What you need to do: Render every line of the listing below as a Markdown table with the columns "Row" and "Entry", numbering the rows in order and leaving out blank lines.

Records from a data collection

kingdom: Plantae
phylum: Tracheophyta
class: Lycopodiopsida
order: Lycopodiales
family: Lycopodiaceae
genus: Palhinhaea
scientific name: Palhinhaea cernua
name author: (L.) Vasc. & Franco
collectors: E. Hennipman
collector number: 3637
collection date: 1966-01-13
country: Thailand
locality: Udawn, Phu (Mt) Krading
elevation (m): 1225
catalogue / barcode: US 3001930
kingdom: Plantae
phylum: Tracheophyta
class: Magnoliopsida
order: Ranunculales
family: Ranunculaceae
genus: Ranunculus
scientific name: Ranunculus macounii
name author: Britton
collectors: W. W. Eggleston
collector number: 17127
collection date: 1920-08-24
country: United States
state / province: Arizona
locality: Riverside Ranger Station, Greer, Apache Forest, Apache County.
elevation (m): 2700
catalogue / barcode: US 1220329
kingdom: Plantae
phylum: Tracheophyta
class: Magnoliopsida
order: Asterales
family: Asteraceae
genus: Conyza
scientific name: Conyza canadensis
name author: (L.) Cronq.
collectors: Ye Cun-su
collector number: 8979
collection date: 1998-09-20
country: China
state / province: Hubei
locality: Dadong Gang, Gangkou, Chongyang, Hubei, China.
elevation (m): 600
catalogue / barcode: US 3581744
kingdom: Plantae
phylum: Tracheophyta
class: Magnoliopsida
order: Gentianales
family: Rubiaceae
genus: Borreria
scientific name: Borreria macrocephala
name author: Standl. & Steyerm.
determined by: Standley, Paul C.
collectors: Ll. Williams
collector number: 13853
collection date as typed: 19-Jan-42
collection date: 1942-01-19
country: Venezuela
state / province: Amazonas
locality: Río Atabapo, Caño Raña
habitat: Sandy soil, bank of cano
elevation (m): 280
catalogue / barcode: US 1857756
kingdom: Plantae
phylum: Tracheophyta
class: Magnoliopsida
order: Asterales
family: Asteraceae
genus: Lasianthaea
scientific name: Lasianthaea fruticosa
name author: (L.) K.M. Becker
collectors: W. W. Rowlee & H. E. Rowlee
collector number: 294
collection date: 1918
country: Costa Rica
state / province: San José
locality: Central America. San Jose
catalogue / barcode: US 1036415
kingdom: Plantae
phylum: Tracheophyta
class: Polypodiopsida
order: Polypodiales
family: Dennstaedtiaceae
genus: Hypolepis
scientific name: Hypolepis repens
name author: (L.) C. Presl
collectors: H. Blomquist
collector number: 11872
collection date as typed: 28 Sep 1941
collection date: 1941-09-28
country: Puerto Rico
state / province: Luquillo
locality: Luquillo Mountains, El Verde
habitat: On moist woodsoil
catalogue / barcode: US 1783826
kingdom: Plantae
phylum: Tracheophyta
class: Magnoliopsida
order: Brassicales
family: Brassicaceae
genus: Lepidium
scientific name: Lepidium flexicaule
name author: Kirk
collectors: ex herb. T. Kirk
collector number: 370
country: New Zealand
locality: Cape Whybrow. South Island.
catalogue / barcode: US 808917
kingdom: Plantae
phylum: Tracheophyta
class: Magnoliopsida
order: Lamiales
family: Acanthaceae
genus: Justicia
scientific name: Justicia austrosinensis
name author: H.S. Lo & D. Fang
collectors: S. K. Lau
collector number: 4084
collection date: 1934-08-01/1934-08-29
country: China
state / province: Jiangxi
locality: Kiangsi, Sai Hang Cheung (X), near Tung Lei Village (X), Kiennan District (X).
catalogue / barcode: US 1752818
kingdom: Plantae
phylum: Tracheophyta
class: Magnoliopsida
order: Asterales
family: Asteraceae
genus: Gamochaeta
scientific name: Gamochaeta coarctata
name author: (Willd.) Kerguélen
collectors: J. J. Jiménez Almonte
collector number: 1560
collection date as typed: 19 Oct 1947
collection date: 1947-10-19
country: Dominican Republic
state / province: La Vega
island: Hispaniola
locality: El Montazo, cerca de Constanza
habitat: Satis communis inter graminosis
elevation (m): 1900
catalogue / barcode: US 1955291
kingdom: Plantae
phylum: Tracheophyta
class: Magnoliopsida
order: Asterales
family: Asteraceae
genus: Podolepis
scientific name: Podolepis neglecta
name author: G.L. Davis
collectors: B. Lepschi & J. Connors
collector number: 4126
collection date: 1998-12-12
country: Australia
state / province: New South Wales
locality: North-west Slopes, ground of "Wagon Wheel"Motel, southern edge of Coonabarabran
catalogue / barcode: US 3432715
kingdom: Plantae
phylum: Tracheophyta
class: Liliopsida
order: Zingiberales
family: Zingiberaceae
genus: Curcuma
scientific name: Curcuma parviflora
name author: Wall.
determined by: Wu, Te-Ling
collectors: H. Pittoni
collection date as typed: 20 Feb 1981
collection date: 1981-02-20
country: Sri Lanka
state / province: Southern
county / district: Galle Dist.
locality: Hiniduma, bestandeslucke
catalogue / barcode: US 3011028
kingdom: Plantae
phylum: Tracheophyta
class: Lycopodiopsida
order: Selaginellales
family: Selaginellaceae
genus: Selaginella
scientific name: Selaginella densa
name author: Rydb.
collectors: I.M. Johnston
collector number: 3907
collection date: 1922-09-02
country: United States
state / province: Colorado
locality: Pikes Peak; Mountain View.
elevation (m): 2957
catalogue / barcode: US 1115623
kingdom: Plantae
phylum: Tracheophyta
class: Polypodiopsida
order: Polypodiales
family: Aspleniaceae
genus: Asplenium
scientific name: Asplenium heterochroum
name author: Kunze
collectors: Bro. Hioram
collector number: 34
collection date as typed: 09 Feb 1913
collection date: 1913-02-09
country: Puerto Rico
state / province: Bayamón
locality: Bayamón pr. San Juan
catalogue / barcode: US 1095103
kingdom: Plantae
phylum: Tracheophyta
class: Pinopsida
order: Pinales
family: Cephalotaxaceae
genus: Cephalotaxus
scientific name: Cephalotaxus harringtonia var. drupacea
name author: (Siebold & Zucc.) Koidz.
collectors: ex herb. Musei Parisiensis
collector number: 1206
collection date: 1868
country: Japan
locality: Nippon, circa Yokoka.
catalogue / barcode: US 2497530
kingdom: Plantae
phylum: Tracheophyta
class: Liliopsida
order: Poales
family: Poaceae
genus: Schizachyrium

Answer for this exercise:
| Row | Entry |
|---|---|
| 1 | kingdom: Plantae |
| 2 | phylum: Tracheophyta |
| 3 | class: Lycopodiopsida |
| 4 | order: Lycopodiales |
| 5 | family: Lycopodiaceae |
| 6 | genus: Palhinhaea |
| 7 | scientific name: Palhinhaea cernua |
| 8 | name author: (L.) Vasc. & Franco |
| 9 | collectors: E. Hennipman |
| 10 | collector number: 3637 |
| 11 | collection date: 1966-01-13 |
| 12 | country: Thailand |
| 13 | locality: Udawn, Phu (Mt) Krading |
| 14 | elevation (m): 1225 |
| 15 | catalogue / barcode: US 3001930 |
| 16 | kingdom: Plantae |
| 17 | phylum: Tracheophyta |
| 18 | class: Magnoliopsida |
| 19 | order: Ranunculales |
| 20 | family: Ranunculaceae |
| 21 | genus: Ranunculus |
| 22 | scientific name: Ranunculus macounii |
| 23 | name author: Britton |
| 24 | collectors: W. W. Eggleston |
| 25 | collector number: 17127 |
| 26 | collection date: 1920-08-24 |
| 27 | country: United States |
| 28 | state / province: Arizona |
| 29 | locality: Riverside Ranger Station, Greer, Apache Forest, Apache County. |
| 30 | elevation (m): 2700 |
| 31 | catalogue / barcode: US 1220329 |
| 32 | kingdom: Plantae |
| 33 | phylum: Tracheophyta |
| 34 | class: Magnoliopsida |
| 35 | order: Asterales |
| 36 | family: Asteraceae |
| 37 | genus: Conyza |
| 38 | scientific name: Conyza canadensis |
| 39 | name author: (L.) Cronq. |
| 40 | collectors: Ye Cun-su |
| 41 | collector number: 8979 |
| 42 | collection date: 1998-09-20 |
| 43 | country: China |
| 44 | state / province: Hubei |
| 45 | locality: Dadong Gang, Gangkou, Chongyang, Hubei, China. |
| 46 | elevation (m): 600 |
| 47 | catalogue / barcode: US 3581744 |
| 48 | kingdom: Plantae |
| 49 | phylum: Tracheophyta |
| 50 | class: Magnoliopsida |
| 51 | order: Gentianales |
| 52 | family: Rubiaceae |
| 53 | genus: Borreria |
| 54 | scientific name: Borreria macrocephala |
| 55 | name author: Standl. & Steyerm. |
| 56 | determined by: Standley, Paul C. |
| 57 | collectors: Ll. Williams |
| 58 | collector number: 13853 |
| 59 | collection date as typed: 19-Jan-42 |
| 60 | collection date: 1942-01-19 |
| 61 | country: Venezuela |
| 62 | state / province: Amazonas |
| 63 | locality: Río Atabapo, Caño Raña |
| 64 | habitat: Sandy soil, bank of cano |
| 65 | elevation (m): 280 |
| 66 | catalogue / barcode: US 1857756 |
| 67 | kingdom: Plantae |
| 68 | phylum: Tracheophyta |
| 69 | class: Magnoliopsida |
| 70 | order: Asterales |
| 71 | family: Asteraceae |
| 72 | genus: Lasianthaea |
| 73 | scientific name: Lasianthaea fruticosa |
| 74 | name author: (L.) K.M. Becker |
| 75 | collectors: W. W. Rowlee & H. E. Rowlee |
| 76 | collector number: 294 |
| 77 | collection date: 1918 |
| 78 | country: Costa Rica |
| 79 | state / province: San José |
| 80 | locality: Central America. San Jose |
| 81 | catalogue / barcode: US 1036415 |
| 82 | kingdom: Plantae |
| 83 | phylum: Tracheophyta |
| 84 | class: Polypodiopsida |
| 85 | order: Polypodiales |
| 86 | family: Dennstaedtiaceae |
| 87 | genus: Hypolepis |
| 88 | scientific name: Hypolepis repens |
| 89 | name author: (L.) C. Presl |
| 90 | collectors: H. Blomquist |
| 91 | collector number: 11872 |
| 92 | collection date as typed: 28 Sep 1941 |
| 93 | collection date: 1941-09-28 |
| 94 | country: Puerto Rico |
| 95 | state / province: Luquillo |
| 96 | locality: Luquillo Mountains, El Verde |
| 97 | habitat: On moist woodsoil |
| 98 | catalogue / barcode: US 1783826 |
| 99 | kingdom: Plantae |
| 100 | phylum: Tracheophyta |
| 101 | class: Magnoliopsida |
| 102 | order: Brassicales |
| 103 | family: Brassicaceae |
| 104 | genus: Lepidium |
| 105 | scientific name: Lepidium flexicaule |
| 106 | name author: Kirk |
| 107 | collectors: ex herb. T. Kirk |
| 108 | collector number: 370 |
| 109 | country: New Zealand |
| 110 | locality: Cape Whybrow. South Island. |
| 111 | catalogue / barcode: US 808917 |
| 112 | kingdom: Plantae |
| 113 | phylum: Tracheophyta |
| 114 | class: Magnoliopsida |
| 115 | order: Lamiales |
| 116 | family: Acanthaceae |
| 117 | genus: Justicia |
| 118 | scientific name: Justicia austrosinensis |
| 119 | name author: H.S. Lo & D. Fang |
| 120 | collectors: S. K. Lau |
| 121 | collector number: 4084 |
| 122 | collection date: 1934-08-01/1934-08-29 |
| 123 | country: China |
| 124 | state / province: Jiangxi |
| 125 | locality: Kiangsi, Sai Hang Cheung (X), near Tung Lei Village (X), Kiennan District (X). |
| 126 | catalogue / barcode: US 1752818 |
| 127 | kingdom: Plantae |
| 128 | phylum: Tracheophyta |
| 129 | class: Magnoliopsida |
| 130 | order: Asterales |
| 131 | family: Asteraceae |
| 132 | genus: Gamochaeta |
| 133 | scientific name: Gamochaeta coarctata |
| 134 | name author: (Willd.) Kerguélen |
| 135 | collectors: J. J. Jiménez Almonte |
| 136 | collector number: 1560 |
| 137 | collection date as typed: 19 Oct 1947 |
| 138 | collection date: 1947-10-19 |
| 139 | country: Dominican Republic |
| 140 | state / province: La Vega |
| 141 | island: Hispaniola |
| 142 | locality: El Montazo, cerca de Constanza |
| 143 | habitat: Satis communis inter graminosis |
| 144 | elevation (m): 1900 |
| 145 | catalogue / barcode: US 1955291 |
| 146 | kingdom: Plantae |
| 147 | phylum: Tracheophyta |
| 148 | class: Magnoliopsida |
| 149 | order: Asterales |
| 150 | family: Asteraceae |
| 151 | genus: Podolepis |
| 152 | scientific name: Podolepis neglecta |
| 153 | name author: G.L. Davis |
| 154 | collectors: B. Lepschi & J. Connors |
| 155 | collector number: 4126 |
| 156 | collection date: 1998-12-12 |
| 157 | country: Australia |
| 158 | state / province: New South Wales |
| 159 | locality: North-west Slopes, ground of "Wagon Wheel"Motel, southern edge of Coonabarabran |
| 160 | catalogue / barcode: US 3432715 |
| 161 | kingdom: Plantae |
| 162 | phylum: Tracheophyta |
| 163 | class: Liliopsida |
| 164 | order: Zingiberales |
| 165 | family: Zingiberaceae |
| 166 | genus: Curcuma |
| 167 | scientific name: Curcuma parviflora |
| 168 | name author: Wall. |
| 169 | determined by: Wu, Te-Ling |
| 170 | collectors: H. Pittoni |
| 171 | collection date as typed: 20 Feb 1981 |
| 172 | collection date: 1981-02-20 |
| 173 | country: Sri Lanka |
| 174 | state / province: Southern |
| 175 | county / district: Galle Dist. |
| 176 | locality: Hiniduma, bestandeslucke |
| 177 | catalogue / barcode: US 3011028 |
| 178 | kingdom: Plantae |
| 179 | phylum: Tracheophyta |
| 180 | class: Lycopodiopsida |
| 181 | order: Selaginellales |
| 182 | family: Selaginellaceae |
| 183 | genus: Selaginella |
| 184 | scientific name: Selaginella densa |
| 185 | name author: Rydb. |
| 186 | collectors: I.M. Johnston |
| 187 | collector number: 3907 |
| 188 | collection date: 1922-09-02 |
| 189 | country: United States |
| 190 | state / province: Colorado |
| 191 | locality: Pikes Peak; Mountain View. |
| 192 | elevation (m): 2957 |
| 193 | catalogue / barcode: US 1115623 |
| 194 | kingdom: Plantae |
| 195 | phylum: Tracheophyta |
| 196 | class: Polypodiopsida |
| 197 | order: Polypodiales |
| 198 | family: Aspleniaceae |
| 199 | genus: Asplenium |
| 200 | scientific name: Asplenium heterochroum |
| 201 | name author: Kunze |
| 202 | collectors: Bro. Hioram |
| 203 | collector number: 34 |
| 204 | collection date as typed: 09 Feb 1913 |
| 205 | collection date: 1913-02-09 |
| 206 | country: Puerto Rico |
| 207 | state / province: Bayamón |
| 208 | locality: Bayamón pr. San Juan |
| 209 | catalogue / barcode: US 1095103 |
| 210 | kingdom: Plantae |
| 211 | phylum: Tracheophyta |
| 212 | class: Pinopsida |
| 213 | order: Pinales |
| 214 | family: Cephalotaxaceae |
| 215 | genus: Cephalotaxus |
| 216 | scientific name: Cephalotaxus harringtonia var. drupacea |
| 217 | name author: (Siebold & Zucc.) Koidz. |
| 218 | collectors: ex herb. Musei Parisiensis |
| 219 | collector number: 1206 |
| 220 | collection date: 1868 |
| 221 | country: Japan |
| 222 | locality: Nippon, circa Yokoka. |
| 223 | catalogue / barcode: US 2497530 |
| 224 | kingdom: Plantae |
| 225 | phylum: Tracheophyta |
| 226 | class: Liliopsida |
| 227 | order: Poales |
| 228 | family: Poaceae |
| 229 | genus: Schizachyrium |